§ Document passage:
☆ ☆ ☆ ☆

In the following we will first look the reasons why self-driving cars are likely to reduce congestion compared to human-driven cars. Items 1 and 2 show that there is significant potential for congestion-reduction (which in turn means that the risk of induced mobility leading to more congestion is reduced).
1. Driving behavior: The driving behavior of a self-driving car differs from the driving behavior of human drivers. Autonomous cars don’t exhibit the lane-hopping and other congestion-creating behavior. Simulations have found that even a small percentage of self-driving cars among many human-driven cars on a lane reduces congestion because the self-driving vehicles help to smoothen the traffic flow. Self-driving vehicles also reduce the typical delay of the average human driver at a stop light turning green and thus ensure that more vehicles can pass that stop light in a given time frame. A self-driving vehicle will not sit idle for a second after the car in front has started moving. This number can be further increased if the self-driving car uses an optimized acceleration pattern at a stop light. Thus, with an increasing ratio of self-driving cars, the throughput will increase at the bottlenecks which will lead to significant reduction of congestion.

☆ ☆ ☆ ☆

§ Directions:
1. Echo everything in the passage on self-driving cars and congestion from "In the following" down to "congestion is reduced).".
2. Condense the paragraph of the self-driving cars passage that begins "1. Driving behavior" into a bulleted list that keeps its main facts.
3. Write the next part of the passage on self-driving cars and congestion, picking up after its last sentence.

§ Records drawn from a dataset:

☆ ☆ ☆ ☆

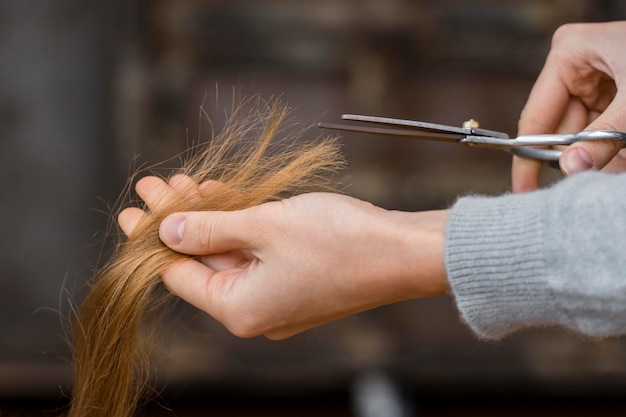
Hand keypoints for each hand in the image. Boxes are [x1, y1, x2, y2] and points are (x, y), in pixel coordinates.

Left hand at [119, 176, 449, 338]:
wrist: (404, 252)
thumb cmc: (341, 241)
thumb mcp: (264, 226)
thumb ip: (210, 229)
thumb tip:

☆ ☆ ☆ ☆

§ Results for each task:
1.
In the following we will first look the reasons why self-driving cars are likely to reduce congestion compared to human-driven cars. Items 1 and 2 show that there is significant potential for congestion-reduction (which in turn means that the risk of induced mobility leading to more congestion is reduced).

2.
- Self-driving cars drive differently from humans and avoid lane-hopping and other behavior that creates congestion.
- Simulations show that even a small share of self-driving cars in a lane smooths traffic flow and reduces congestion.
- At a light turning green, they cut the usual human delay and don't sit idle after the car ahead moves, so more vehicles pass in a given time.
- An optimized acceleration pattern at the light can raise that number further.
- As the share of self-driving cars grows, throughput at bottlenecks rises, which significantly reduces congestion.

3.
2) Road capacity utilization: 2a) Road space: Self-driving fleet cars used for urban driving will be smaller and thus use less road capacity. Self-driving cars will also systematically adhere to an optimal minimum distance to the car in front which significantly increases the number of vehicles that a given road segment can support during heavy traffic. 2b) Parking space: Fleets of self-driving cars will be in operation most of the time, especially when mobility demands (and with it traffic) is high. Thus cities will need much less parking space and can use parking space of other purposes. In some cases, parking spaces could be turned into additional lanes, further increasing throughput. This is an option but we expect most of the parking spaces that are freed up to be put to other use. Note that self-driving car fleets may need very little dedicated parking space because they could simply use existing lanes that are no longer needed during off-peak times or at night for parking. 2c) Convoy driving: As the ratio of self-driving cars in traffic increases, these cars will more frequently find another self-driving car in front or behind and can then coordinate their driving behavior. This can lead to further reduction of distances between the cars and can further improve reaction times at stop lights. 2d) Lane sharing: Self-driving cars can drive consistently with more lateral precision than human drivers. Thus they can operate on narrower lanes. This also makes it possible that more self-driving cars can drive next each other than the number of lanes available. For example, three self-driving cars may ride next to each other on a two-lane highway. This could be another variant of convoy driving and would need communication between the vehicles. 2e) Micro-cars: Very small self-driving pods could be built so that two of them fit next to each other on a single lane. An example has been proposed by Harald Buschbacher (although these two wheelers with auto-retractable stabilizer wheels are envisioned as personal rapid transit vehicles using their own very narrow lanes).
The previous 2 items (Driving behavior and road capacity utilization) ensure that the congestion-inducing effect of a self-driving car is much lower than the average human-driven car which in turn allows to significantly increase the number of person-miles traveled without increasing congestion. But the next item is the key reasons why we can be confident that self-driving car fleets will not increase congestion, even if they significantly increase the number of person-miles:
3) Internalizing the costs of congestion paves the way for combating congestion:
Today, congestion on our roads leads to enormous economic costs. Unfortunately, these costs are distributed among the many traffic participants which at the same time are cause and victims of congestion. It is difficult to unleash market forces to find ways for reducing congestion because it is difficult to set prices for congestion-free roads nor can we correctly attribute congestion-costs to those who cause it and make them pay. This changes once shared fleets of self-driving cars provide a significant share of local mobility because these fleets internalize a sufficiently large part of congestion costs.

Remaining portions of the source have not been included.